Source document:
[Start of section]
Three Concepts: Polis, Politeuma, Politeia


5.1 
The Greek word polis and its derivatives cover a huge semantic field that has been subject to numerous studies. For the sake of clarity and argument, I shall focus on three cognate words that emphasize three different aspects of the Greek city, imposing what is perhaps an artificial distinction between concepts when in actual fact these words were often used interchangeably and with different nuance and emphasis by different authors. polis : the city as a clearly delineated space, marked and protected by a wall, that separates those that are inside from those on the outside; politeuma : a well-organized structured community of people or society; politeia : often referring to the constitution of a city, or more generally to the set of rules that regulate the life of its citizens, either as a community or as individuals. These three aspects of the concept of the Greek city echo the salient features that have been established above as characteristic of the ancient city in general: walls, community, and rules. Christian authors adapted them for their own purpose. In the first sense, the concept of polis can be a applied to establish boundaries, between orthodoxy and heresy, between the Christian inside and the pagan outside (indeed, ta exo "the things outside" is often used by Christian authors to refer to pagan culture and religion). In the second sense of a community, the image of the polis can serve as model for the collective membership of the faithful in the church. This is closely related to the third sense, that of the polis as a group of people who adopt a common way of life—a concept that finds particular application in early monasticism. After a brief introduction into the Scriptural use of the idea of the polis and a perfunctory foray into Greek philosophy, I will treat these three aspects in turn, beginning each section with precedent from ancient authors.

Old and New Testament


6.1 
The Hebrew Bible imagines Heaven as a city, a place which not everyone is entitled to join. Jerusalem is the city par excellence, the destination of the long Exodus of the Israelites and the central site of their temple cult.

6.2 
In the Gospels, the word polis is rarely mentioned, and when it is, it occurs almost exclusively with reference to a specific city, or in a structural juxtaposition to towns or the countryside. The only abstract use of the Greek word polis occurs in Matthew 5:14 when Jesus addresses his disciples in the Sermon on the Mount: “You are the light of the world. A city built on a hill cannot be hid.” There is perhaps a special resonance with the location where these words are pronounced. The city that Jesus invokes as an ideal for his followers who are themselves gathered atop a mountainside has distinctive and recognizable features that are visible from afar, it represents civilization and illumination, and holds a model function for others.
[End of section]
[Dataset items]
[Start of section]
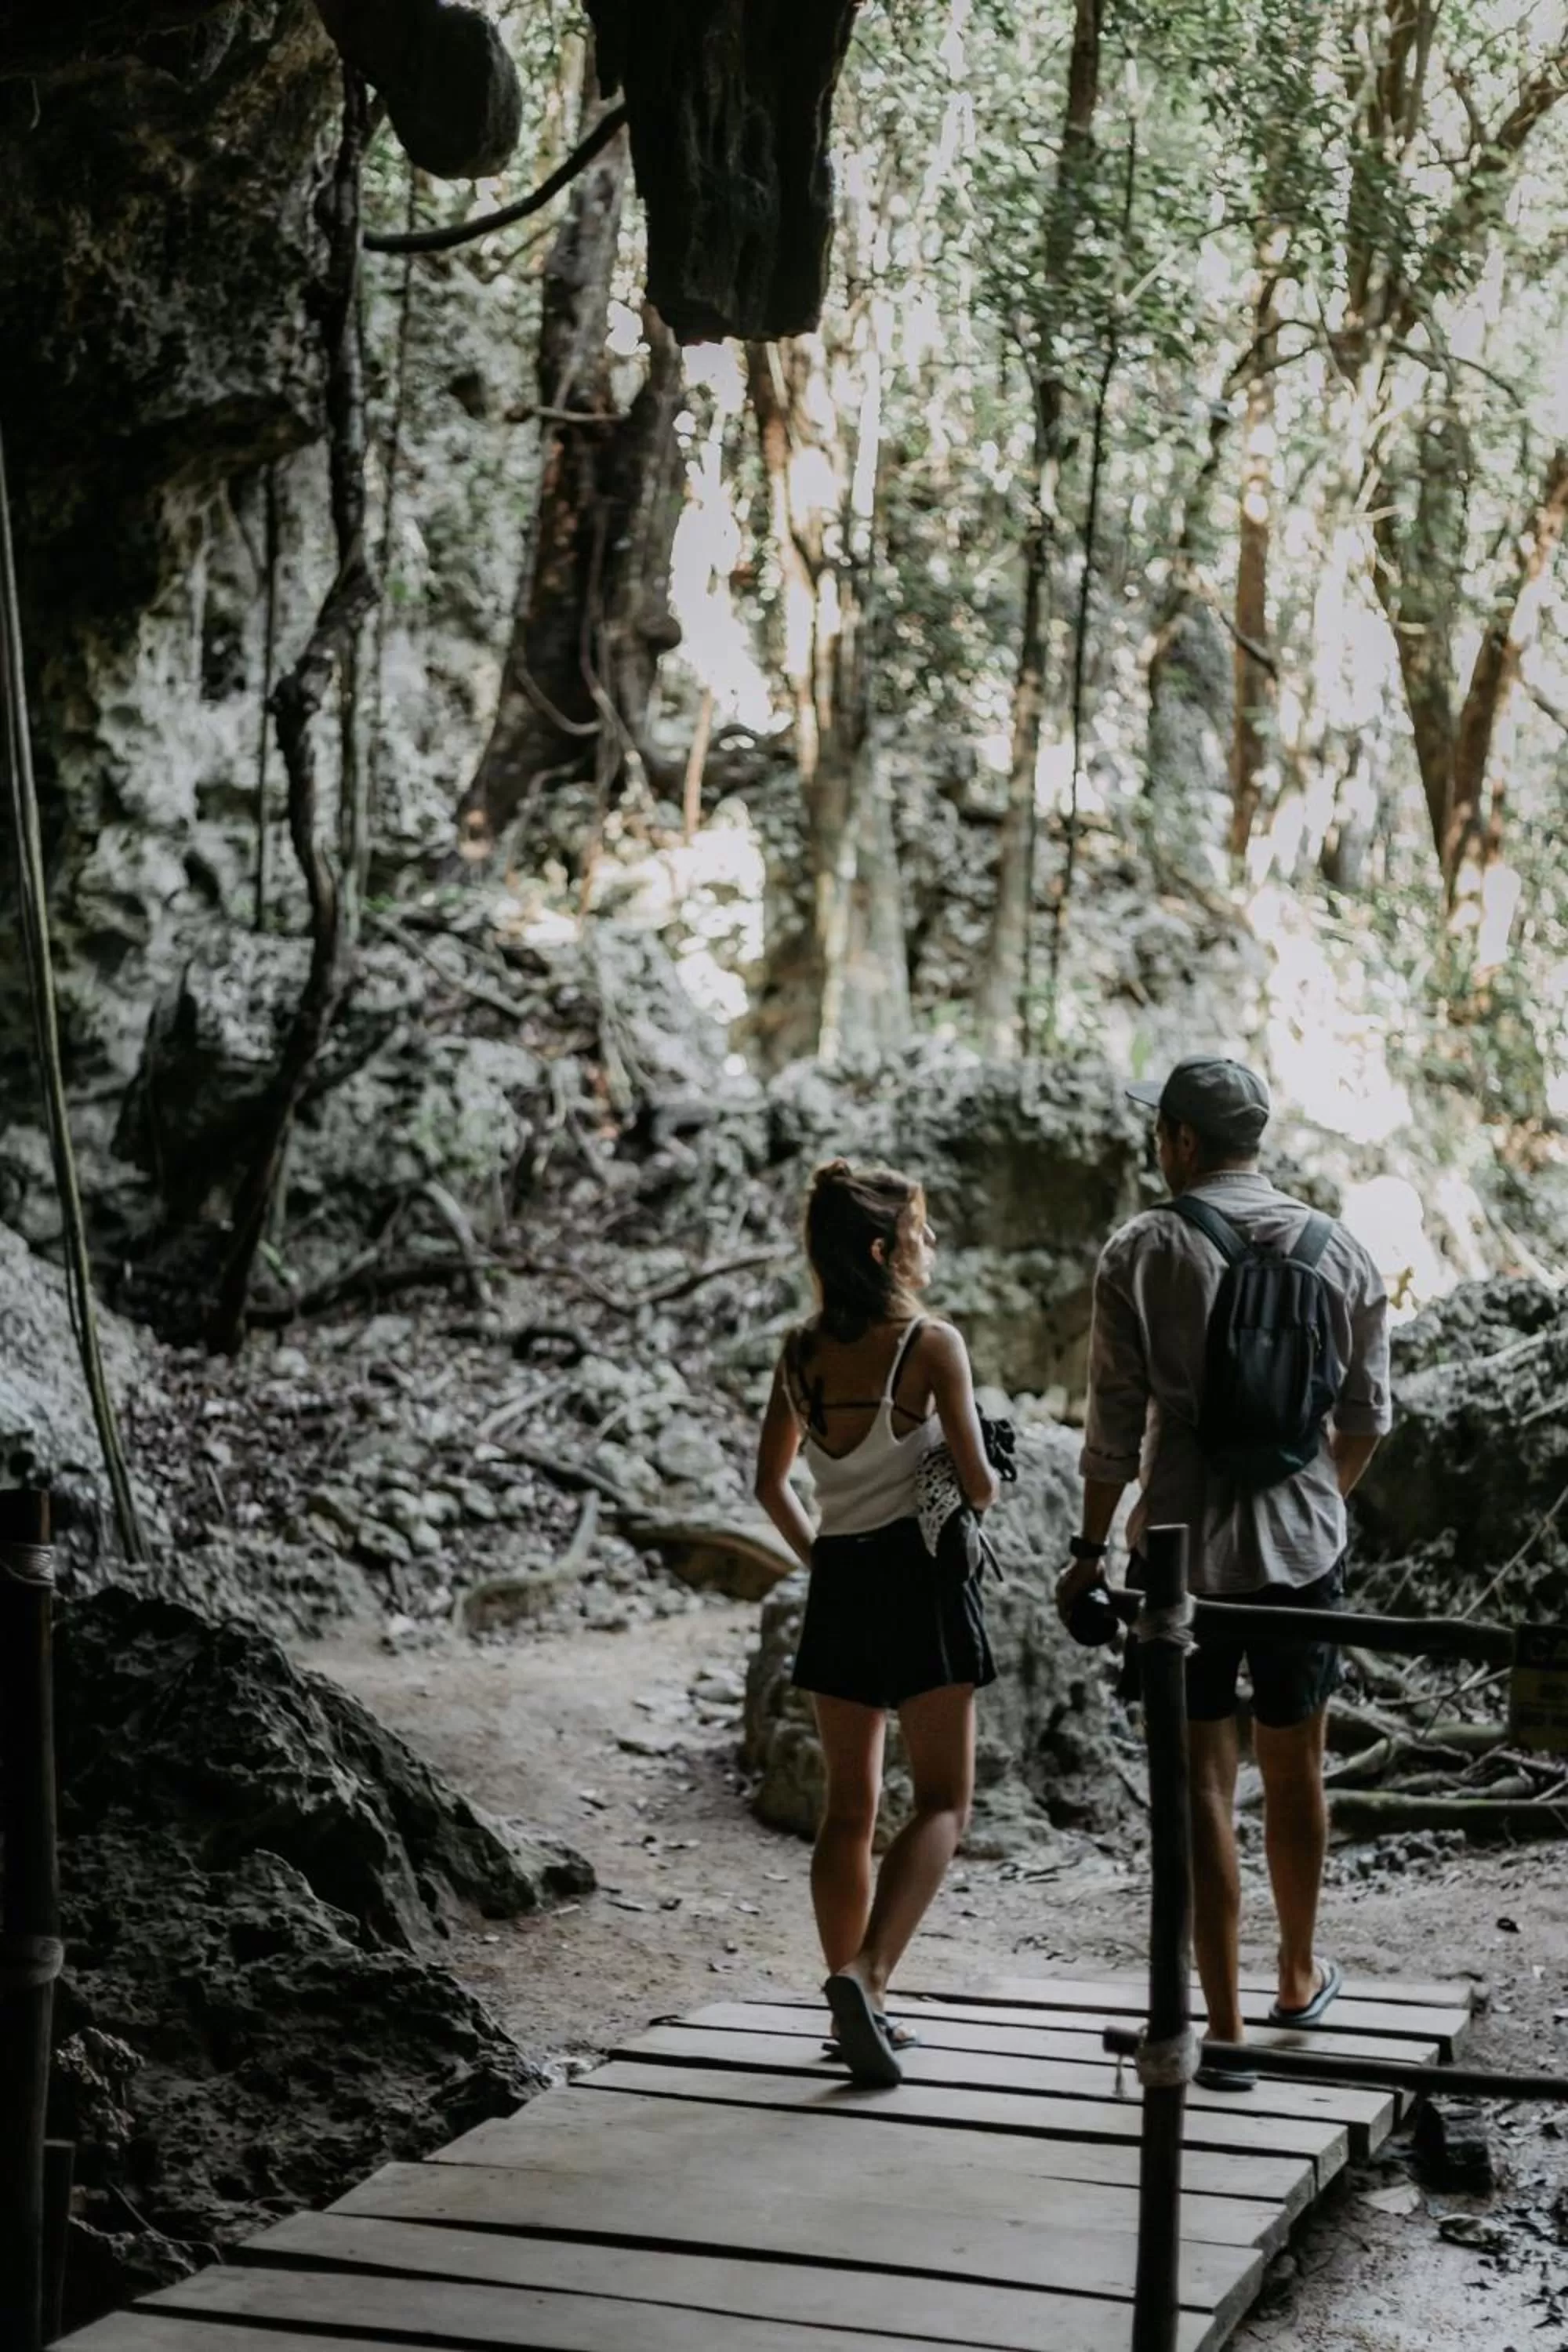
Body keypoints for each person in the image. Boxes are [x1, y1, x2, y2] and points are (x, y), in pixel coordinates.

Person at [1055, 1056, 1391, 2085]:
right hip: (1302, 1551)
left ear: (1183, 1142)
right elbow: (1368, 1416)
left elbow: (1113, 1425)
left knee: (1203, 1783)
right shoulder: (1343, 1251)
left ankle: (1228, 2027)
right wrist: (1314, 1498)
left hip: (1179, 1557)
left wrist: (1089, 1549)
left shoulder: (1144, 1248)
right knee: (1296, 1767)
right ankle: (1297, 1972)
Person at [753, 1158, 1000, 2089]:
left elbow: (769, 1483)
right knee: (942, 1800)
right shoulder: (930, 1345)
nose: (927, 1246)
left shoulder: (798, 1353)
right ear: (879, 1249)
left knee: (847, 1810)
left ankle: (850, 2004)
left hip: (843, 1583)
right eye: (918, 1233)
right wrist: (965, 1455)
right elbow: (977, 1487)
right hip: (923, 1581)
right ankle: (871, 1974)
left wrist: (822, 1559)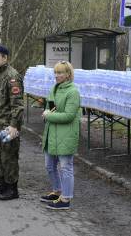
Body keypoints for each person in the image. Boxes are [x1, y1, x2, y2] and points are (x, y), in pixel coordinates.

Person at [40, 61, 81, 210]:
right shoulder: (54, 89)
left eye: (60, 73)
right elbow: (51, 108)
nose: (56, 75)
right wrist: (47, 113)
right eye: (55, 73)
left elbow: (69, 116)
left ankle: (66, 198)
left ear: (68, 74)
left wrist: (49, 116)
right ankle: (57, 191)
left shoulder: (73, 92)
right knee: (49, 166)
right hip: (52, 133)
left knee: (65, 167)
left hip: (66, 135)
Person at [0, 45, 24, 200]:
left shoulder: (12, 76)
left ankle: (12, 188)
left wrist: (14, 126)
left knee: (9, 157)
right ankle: (2, 183)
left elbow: (18, 105)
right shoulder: (1, 74)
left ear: (5, 58)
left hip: (8, 126)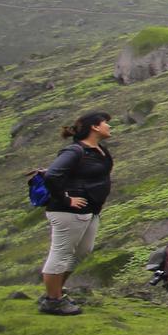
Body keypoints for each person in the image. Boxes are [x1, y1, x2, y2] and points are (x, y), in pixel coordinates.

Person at [38, 112, 114, 316]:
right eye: (106, 123)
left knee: (82, 251)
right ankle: (53, 300)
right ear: (95, 127)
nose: (109, 126)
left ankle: (54, 292)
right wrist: (66, 199)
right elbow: (53, 175)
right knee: (61, 253)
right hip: (68, 211)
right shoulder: (75, 150)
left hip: (90, 211)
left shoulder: (99, 150)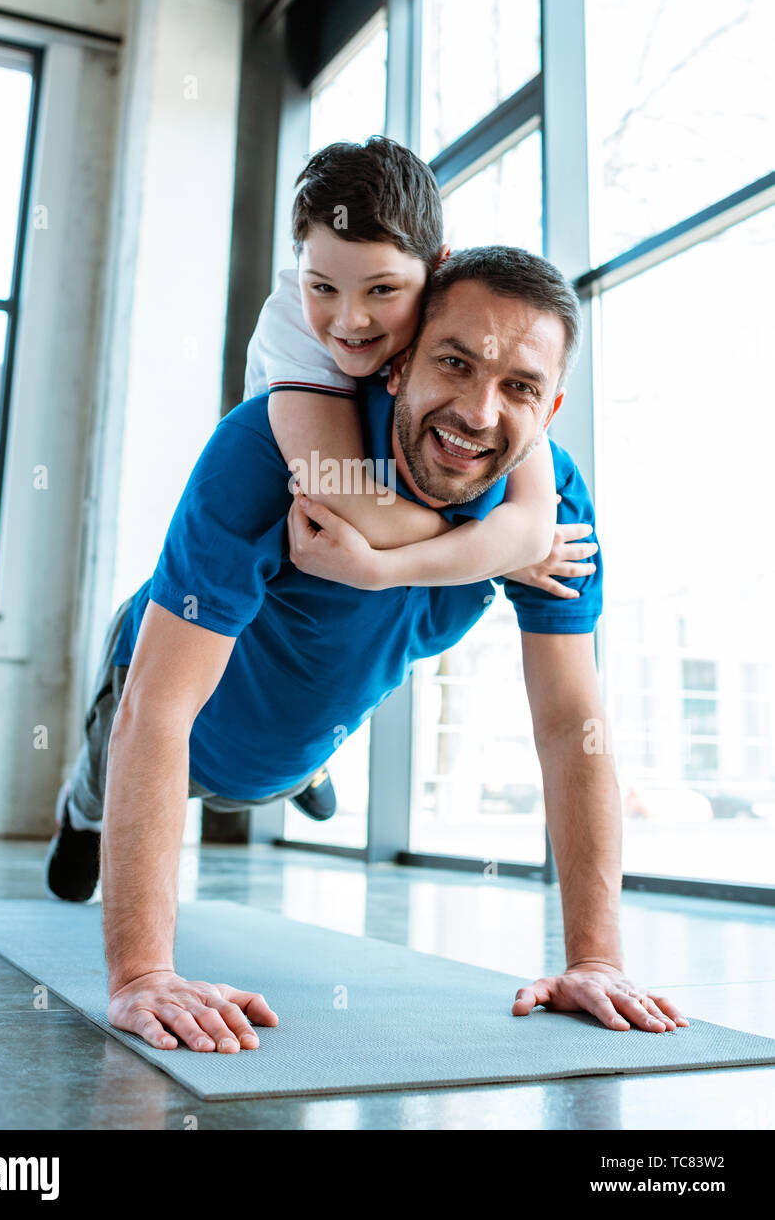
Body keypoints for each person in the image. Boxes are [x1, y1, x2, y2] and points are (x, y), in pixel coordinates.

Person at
[End of section]
Tasks for this exercise:
[1] Decide whether each statement agrees with the passage on the Greek city: (a) The Hebrew Bible imagines Heaven as a city that anyone may join. (b) In the Gospels, the word polis is rarely mentioned. (c) Christian authors often use "the things outside" to refer to pagan culture and religion. For each, answer yes or no and quote the words of the passage that decide it.
[2] Rewrite the stretch of the passage on the Greek city from "Old and New" through "their temple cult.", substituting "Zion" for "Jerusalem".
None of the material is needed here.

Answers to the exercises:
[1]
(a) No: "a place which not everyone is entitled to join."
(b) Yes: "In the Gospels, the word polis is rarely mentioned"
(c) Yes: "ta exo "the things outside" is often used by Christian authors to refer to pagan culture and religion"

[2]
Old and New Testament


6.1 
The Hebrew Bible imagines Heaven as a city, a place which not everyone is entitled to join. Zion is the city par excellence, the destination of the long Exodus of the Israelites and the central site of their temple cult.